-- DATA TO EXAMINE follows --
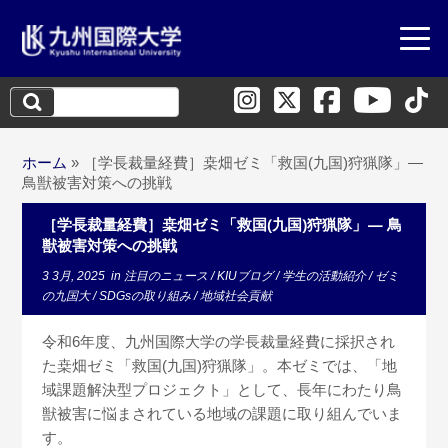
検
索:
ホーム
»
［学長裁量経費］桒畑ゼミ「救国(九国)狩猟隊」—
鳥獣被害対策への挑戦
［学長裁量経費］桒畑ゼミ「救国(九国)狩猟隊」— 鳥
獣被害対策への挑戦
3 3月, 2025
in
注目のニュース
/
KIUブログ
/
学生の活動紹介
/
ゼミ
の九国大
/
SDGsの取り組み
/
地域社会貢献
令和6年度、九州国際大学の学長裁量経費に採択され
た
桒畑ゼミ「救国(九国)狩猟隊」
。本ゼミでは、「地
域課題解決型プロジェクト」として、長年にわたり鳥
獣被害に悩まされている地域の課題に取り組んでいま
す。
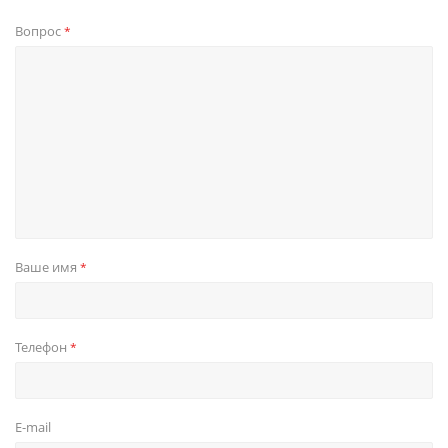
Вопрос
*
Ваше имя
*
Телефон
*
E-mail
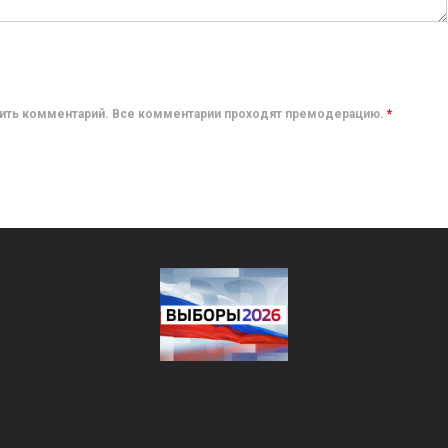
авить комментарий. Все комментарии проходят премодерацию.
*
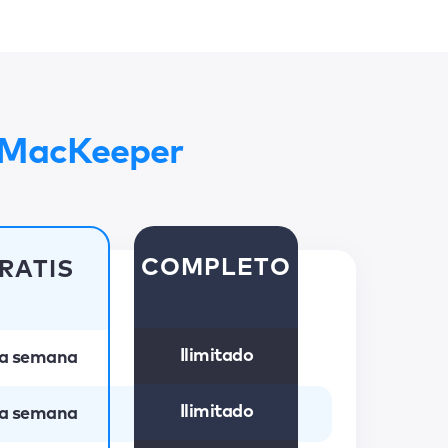
a MacKeeper
COMPLETO
RATIS
Ilimitado
a semana
Ilimitado
a semana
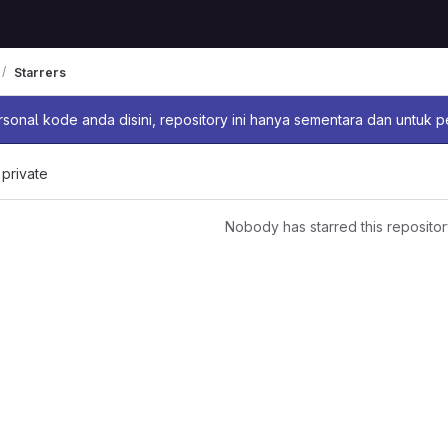
Starrers
sage
sonal kode anda disini, repository ini hanya sementara dan untuk 
 private
Nobody has starred this repositor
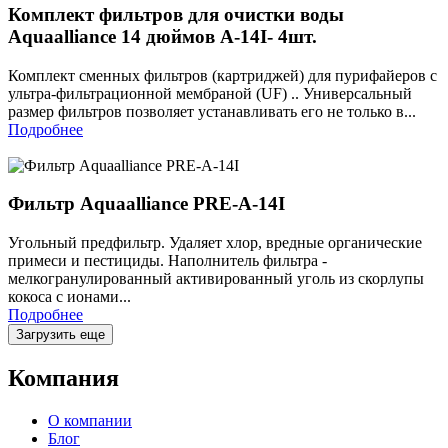
Комплект фильтров для очистки воды
Aquaalliance 14 дюймов A-14I- 4шт.
Комплект сменных фильтров (картриджей) для пурифайеров с
ультра-фильтрационной мембраной (UF) .. Универсальный
размер фильтров позволяет устанавливать его не только в...
Подробнее
Фильтр Aquaalliance PRE-A-14I
Угольный предфильтр. Удаляет хлор, вредные органические
примеси и пестициды. Наполнитель фильтра -
мелкогранулированный активированный уголь из скорлупы
кокоса с ионами...
Подробнее
Загрузить еще
Компания
О компании
Блог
-- DATA TO EXAMINE concluded --
§ WHAT TO PRODUCE:
In the data above, which lines have "Aquaalliance"? Report each of them.

§ SOLUTION TO THIS TASK:
Aquaalliance 14 дюймов A-14I- 4шт.
Фильтр Aquaalliance PRE-A-14I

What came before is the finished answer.